------ DATASET ------
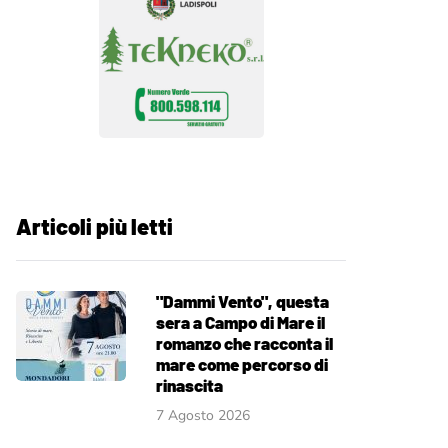
Articoli più letti
"Dammi Vento", questa
sera a Campo di Mare il
romanzo che racconta il
mare come percorso di
rinascita
7 Agosto 2026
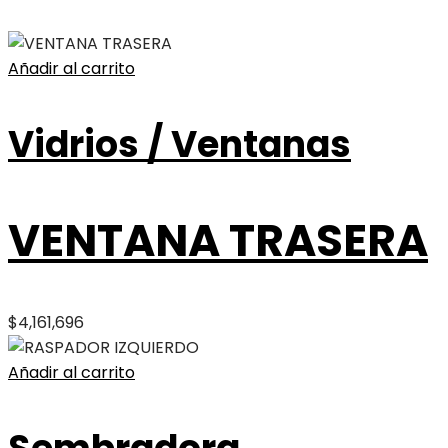
Añadir al carrito
Vidrios / Ventanas
VENTANA TRASERA
$
4,161,696
Añadir al carrito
------
§ **INSTRUCTIONS FOR THE TASK**
Print the material in full and exactly, minus the pictures.

§ **WRITTEN ANSWER**
Articoli più letti
"Dammi Vento", questa
sera a Campo di Mare il
romanzo che racconta il
mare come percorso di
rinascita
7 Agosto 2026
Añadir al carrito
Vidrios / Ventanas
VENTANA TRASERA
$
4,161,696
Añadir al carrito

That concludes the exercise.